Your Guide To Finding The Right Hob
Compared to simpler household appliances that we tend to know more about, such as washing machines and fridge freezers, the differences between hobs is less clear to the average consumer. Thankfully, there’s no need to worry – that’s why we’re to help with a guide to help you find the right hob for your kitchen.
Before you even start looking at the various options out there, it’s important to think about placement of your hob. While we often think that a hob needs to be placed directly above an oven, that’s not necessarily the case at all. Instead, this should be largely determined by the type of hob that you buy. For example, if you want a gas hob, then you’ll need to have gas supply to the hob.
This can be very expensive if your gas supply doesn’t extend to your allocated area, especially if you want your hob on an island. In fact, some newer builds don’t even have access to gas mains supply. So these are just a few considerations that can affect your buying decision before you even begin to look at buying a new hob.
When it comes to dimensions, hobs tend to be about 60cm wide and tend to consist of four burners. However, you may see five or six burners, and hobs that are up to 90cm wide.
In regards to measurements, it’s important to remember that the gap within the worktop should be smaller than the hob itself. This is because the edges of hobs are supposed to overlap this gap.
The burner configuration on hobs commonly dictates that there is one burner that is larger, two medium sized ones and a smaller one for simmering. However, you can also have different types of burners together – known as dual-fuel hobs – such as some gas hobs, and even a pair of electric ‘domino’ hobs.
With our initial thoughts out of the way, it’s time to dig into the positives and negatives of each type of hob available on the UK market today.
Gas is favoured because of its speed, control and the tangible distribution of heat. Many modern gas hobs don’t have a separate ignition button, and you merely have to turn the knob and press it in to distribute the gas and ignite it. While the burner parts can be taken apart to keep them clean, it can be difficult to keep them looking good if you’re not a dedicated cleaner. For the sake of variety for cooking different dishes, you can buy hobs with different types of burners. Always keep in mind that gas appliances require installation by Gas Safe registered engineers, which makes installation more expensive than other forms of hobs.
For those who want gas but aren’t into cleaning so much, then a glass surface gas hob may be best for you. The ceramic glass makes it easy to wipe stains and spillages off the hob. With that being said, it doesn’t change how difficult it can be to clean the burners, and it will show up fingertips and grease more easily. These options aren’t as quick to heat as electric ceramic glass hobs, but it does have the control of a regular gas hob.

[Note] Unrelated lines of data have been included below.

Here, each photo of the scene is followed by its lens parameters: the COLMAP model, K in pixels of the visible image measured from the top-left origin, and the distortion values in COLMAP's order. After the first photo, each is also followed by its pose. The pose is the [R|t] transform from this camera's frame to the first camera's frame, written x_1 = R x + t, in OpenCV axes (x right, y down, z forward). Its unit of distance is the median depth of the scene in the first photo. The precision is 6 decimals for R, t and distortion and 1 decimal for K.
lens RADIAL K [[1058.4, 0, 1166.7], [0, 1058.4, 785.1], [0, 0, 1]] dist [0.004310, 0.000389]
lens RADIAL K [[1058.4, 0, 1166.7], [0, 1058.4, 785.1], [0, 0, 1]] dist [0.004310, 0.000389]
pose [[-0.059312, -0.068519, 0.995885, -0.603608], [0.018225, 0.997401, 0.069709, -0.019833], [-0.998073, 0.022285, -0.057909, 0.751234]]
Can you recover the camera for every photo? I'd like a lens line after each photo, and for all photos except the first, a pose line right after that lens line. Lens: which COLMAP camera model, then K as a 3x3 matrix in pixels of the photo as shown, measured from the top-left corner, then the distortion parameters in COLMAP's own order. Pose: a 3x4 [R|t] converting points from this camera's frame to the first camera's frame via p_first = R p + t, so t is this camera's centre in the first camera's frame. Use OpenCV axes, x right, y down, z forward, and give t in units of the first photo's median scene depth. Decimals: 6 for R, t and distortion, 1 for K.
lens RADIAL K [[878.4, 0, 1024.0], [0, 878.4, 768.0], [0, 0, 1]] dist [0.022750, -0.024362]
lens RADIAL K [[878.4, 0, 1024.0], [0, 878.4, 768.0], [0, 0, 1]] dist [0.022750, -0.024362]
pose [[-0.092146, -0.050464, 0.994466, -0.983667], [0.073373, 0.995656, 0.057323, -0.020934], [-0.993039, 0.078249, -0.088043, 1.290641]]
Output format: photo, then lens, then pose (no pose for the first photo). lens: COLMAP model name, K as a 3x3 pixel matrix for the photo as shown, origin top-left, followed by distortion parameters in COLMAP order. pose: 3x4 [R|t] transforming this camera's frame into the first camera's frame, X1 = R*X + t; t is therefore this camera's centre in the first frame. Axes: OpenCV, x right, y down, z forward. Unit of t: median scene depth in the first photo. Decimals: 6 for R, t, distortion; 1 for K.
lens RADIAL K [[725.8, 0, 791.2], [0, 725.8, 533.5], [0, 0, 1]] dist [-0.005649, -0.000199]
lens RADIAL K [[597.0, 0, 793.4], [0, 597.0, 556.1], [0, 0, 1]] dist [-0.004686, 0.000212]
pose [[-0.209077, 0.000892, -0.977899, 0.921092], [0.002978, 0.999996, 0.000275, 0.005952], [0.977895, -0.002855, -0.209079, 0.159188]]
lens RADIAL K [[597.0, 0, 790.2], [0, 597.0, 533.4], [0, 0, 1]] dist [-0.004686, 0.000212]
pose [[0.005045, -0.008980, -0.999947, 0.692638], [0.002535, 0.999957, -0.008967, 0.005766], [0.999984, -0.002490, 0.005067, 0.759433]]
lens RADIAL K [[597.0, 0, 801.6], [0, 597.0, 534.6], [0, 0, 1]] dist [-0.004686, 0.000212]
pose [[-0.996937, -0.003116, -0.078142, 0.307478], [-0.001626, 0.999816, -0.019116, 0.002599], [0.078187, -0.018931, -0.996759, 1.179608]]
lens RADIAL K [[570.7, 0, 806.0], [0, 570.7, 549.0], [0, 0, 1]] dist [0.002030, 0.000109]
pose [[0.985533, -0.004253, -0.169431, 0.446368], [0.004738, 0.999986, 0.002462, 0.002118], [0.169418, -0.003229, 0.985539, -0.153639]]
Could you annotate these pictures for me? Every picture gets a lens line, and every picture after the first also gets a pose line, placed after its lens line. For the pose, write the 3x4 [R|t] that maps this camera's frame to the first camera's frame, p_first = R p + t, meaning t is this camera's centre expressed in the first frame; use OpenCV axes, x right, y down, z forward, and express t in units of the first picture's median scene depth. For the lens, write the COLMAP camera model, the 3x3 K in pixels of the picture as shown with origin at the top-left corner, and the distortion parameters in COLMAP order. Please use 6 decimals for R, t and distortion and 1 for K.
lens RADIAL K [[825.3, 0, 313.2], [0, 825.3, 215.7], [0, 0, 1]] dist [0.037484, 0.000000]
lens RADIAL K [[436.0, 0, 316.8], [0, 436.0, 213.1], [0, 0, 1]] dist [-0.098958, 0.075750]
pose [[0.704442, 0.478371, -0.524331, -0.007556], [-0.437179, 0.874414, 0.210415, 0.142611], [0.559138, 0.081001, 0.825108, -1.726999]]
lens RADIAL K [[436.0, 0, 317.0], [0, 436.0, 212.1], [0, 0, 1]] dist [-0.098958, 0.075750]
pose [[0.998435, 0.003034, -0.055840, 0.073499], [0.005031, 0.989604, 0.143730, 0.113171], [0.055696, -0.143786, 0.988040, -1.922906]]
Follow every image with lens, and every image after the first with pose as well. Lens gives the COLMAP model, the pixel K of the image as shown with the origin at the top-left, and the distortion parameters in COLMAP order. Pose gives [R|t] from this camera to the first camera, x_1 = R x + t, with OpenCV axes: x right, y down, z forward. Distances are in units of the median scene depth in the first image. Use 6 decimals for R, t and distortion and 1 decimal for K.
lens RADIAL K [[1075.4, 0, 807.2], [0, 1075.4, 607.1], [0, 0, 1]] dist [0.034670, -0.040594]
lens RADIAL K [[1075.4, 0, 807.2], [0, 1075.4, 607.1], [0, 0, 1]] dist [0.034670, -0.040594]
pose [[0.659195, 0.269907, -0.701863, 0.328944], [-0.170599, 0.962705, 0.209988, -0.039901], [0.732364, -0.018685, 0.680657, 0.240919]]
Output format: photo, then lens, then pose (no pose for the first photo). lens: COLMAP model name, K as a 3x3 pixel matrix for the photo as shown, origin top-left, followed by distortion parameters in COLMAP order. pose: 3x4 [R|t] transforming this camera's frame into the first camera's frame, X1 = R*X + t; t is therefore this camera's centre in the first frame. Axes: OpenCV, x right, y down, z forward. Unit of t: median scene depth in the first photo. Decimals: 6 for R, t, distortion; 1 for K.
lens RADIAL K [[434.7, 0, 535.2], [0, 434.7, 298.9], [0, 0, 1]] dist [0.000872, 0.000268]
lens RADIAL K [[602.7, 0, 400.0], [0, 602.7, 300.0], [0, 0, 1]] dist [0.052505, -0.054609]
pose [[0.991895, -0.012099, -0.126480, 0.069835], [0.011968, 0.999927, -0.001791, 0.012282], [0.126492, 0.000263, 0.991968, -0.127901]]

Heated via spiral copper coils that sit underneath the glass surface, inductions hubs transfer the heat energy directly to the above pan. The coil won’t activate until there is an iron magnetic pan placed onto the surface. As soon as the pan is removed, the hob begins to cool at a rather rapid pace. This process makes these hobs easy-to-use, very responsive, simple to clean, highly energy efficient and good at reducing the possibility of burns. With that being said, they do require your pans to be magnetic (or it won’t work), which means you may have to replace your pre-existing pans. Additionally, they may interfere with pacemakers due to emitting an electromagnetic field that can interfere with such vital devices.
These surfaces are rather easy-to-clean and are built using hardy ceramic glass surfaces. Instead of having outward burners, the heating zones are indicated by silhouettes of varying sizes. The surface doesn’t overheat due to the installation of safety devices, which can be properly fitted by an electric hob specialist such as Repair Aid. Despite being incredibly fast to heat when compared to its gas counterpart, the heat distribution at the bottom of a pan doesn’t tend to be as good.
Electric plate and coil
One of the cheapest types of hob to buy, they are incredibly inefficient with energy. So despite the initial costs being so low, you’re soon slowly paying back your savings in your energy bills. Heat is notoriously difficult to control due to the heating element being under a metal plate, which is slow to rise and fall in temperature.
Features to Expect
There are a number of features that you should expect when buying the above types of hobs. This does differ between different fuels, so here’s a good guide by category:
- Auto-ignition sparks the gas supply when the dial is pushed in and turned
- Flame failure protection ensures that if the flame suddenly goes out, either it will automatically restart the burner or stop the gas supply from running
- Overspill protection ensures that when liquid is boiling over a pan, it will be detected and the power will be turned off
- Auto timeout switches off the heat switches if they have been left unused for a certain period of time
- Hot hob lights will switch on so that you know when a hob ring is still too hot to touch
- Automatic heat reduction will heat the ring up to the highest setting, before reducing the boil down to a simmer after an allocated amount of time
With these things in mind, you’re now better placed than ever to buy the right hob for your property.